Il faut lire le livre d’Alain Supiot, « La Gouvernance par les nombres » (Fayard, 2015), il a tout juste : nous sommes passés d’un capitalisme tempéré par un compromis social-démocrate à un capitalisme sans protection. C’est donc qu’on en a bien fini avec la sociale-démocratie.

Ce qui m’intrigue, si l’on suit votre raisonnement, c’est : comment on a accepté cela ?

Mais parce que la gauche en Europe est dévastée ! Il suffit de regarder comment, avec le feuilleton grec de cet été, les gauches européennes en ont appelé à la Commission européenne, qui n’est pas une grande défenseure des solidarités, pour sauver l’Europe.

Aujourd’hui, la gauche a fait sienne la logique de l’innovation et de la compétition, elle ne parle plus de justice ou d’égalité.

La Commission européenne est aujourd’hui – on le voit dans les négociations de l’accord Tafta – l’avocate d’un marché de la donnée libre, c’est incroyable ! Son unique objectif est de promouvoir la croissance économique. Si la vie privée est un obstacle à la croissance, il faut la faire sauter !

D’accord, mais je repose alors ma question : comment on en est venus à accepter cela ?

──────────

▸ **Consigne**
Pouvez-vous recopier à l'identique le passage de l'extrait situé entre « Ce qui m’intrigue, si » et « la faire sauter ! », bornes incluses ?

▸ **Données affichées**
──────────

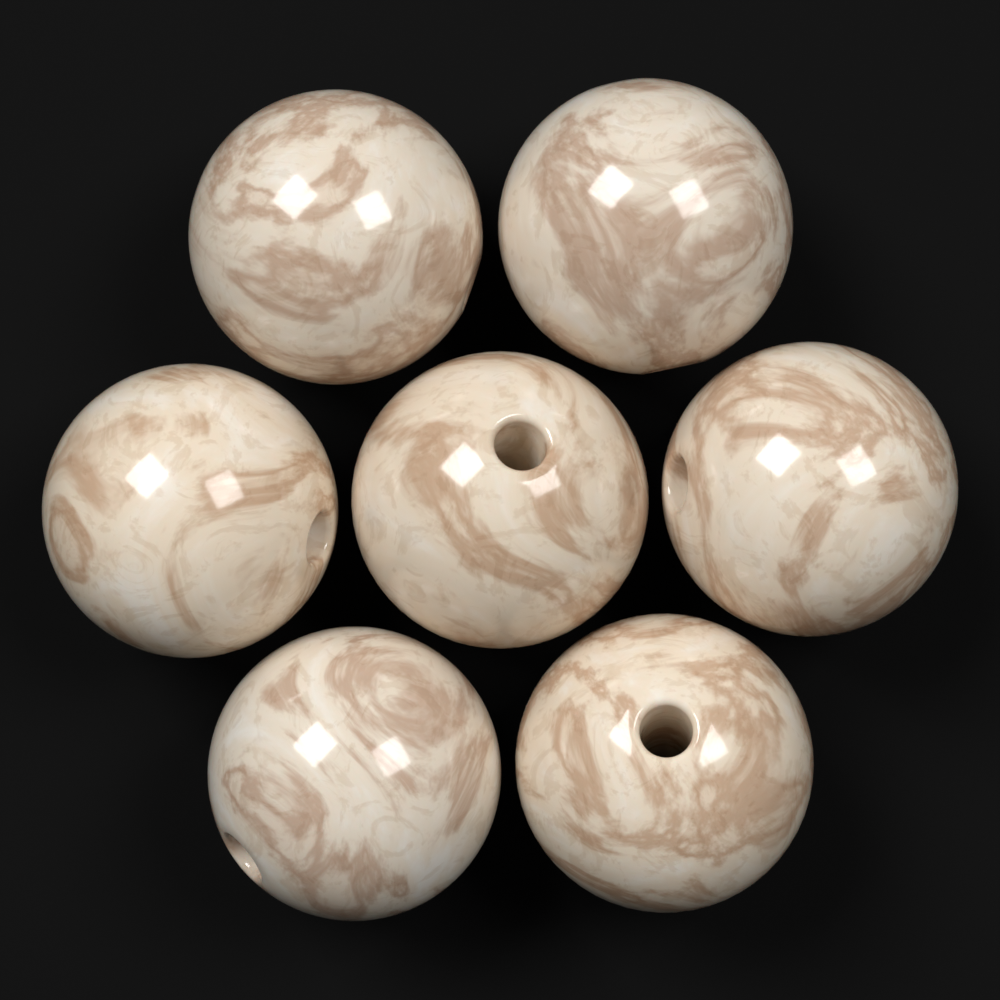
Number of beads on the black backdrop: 7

──────────

▸ **Résultat attendu**
Ce qui m’intrigue, si l’on suit votre raisonnement, c’est : comment on a accepté cela ?

Mais parce que la gauche en Europe est dévastée ! Il suffit de regarder comment, avec le feuilleton grec de cet été, les gauches européennes en ont appelé à la Commission européenne, qui n’est pas une grande défenseure des solidarités, pour sauver l’Europe.

Aujourd’hui, la gauche a fait sienne la logique de l’innovation et de la compétition, elle ne parle plus de justice ou d’égalité.

La Commission européenne est aujourd’hui – on le voit dans les négociations de l’accord Tafta – l’avocate d’un marché de la donnée libre, c’est incroyable ! Son unique objectif est de promouvoir la croissance économique. Si la vie privée est un obstacle à la croissance, il faut la faire sauter !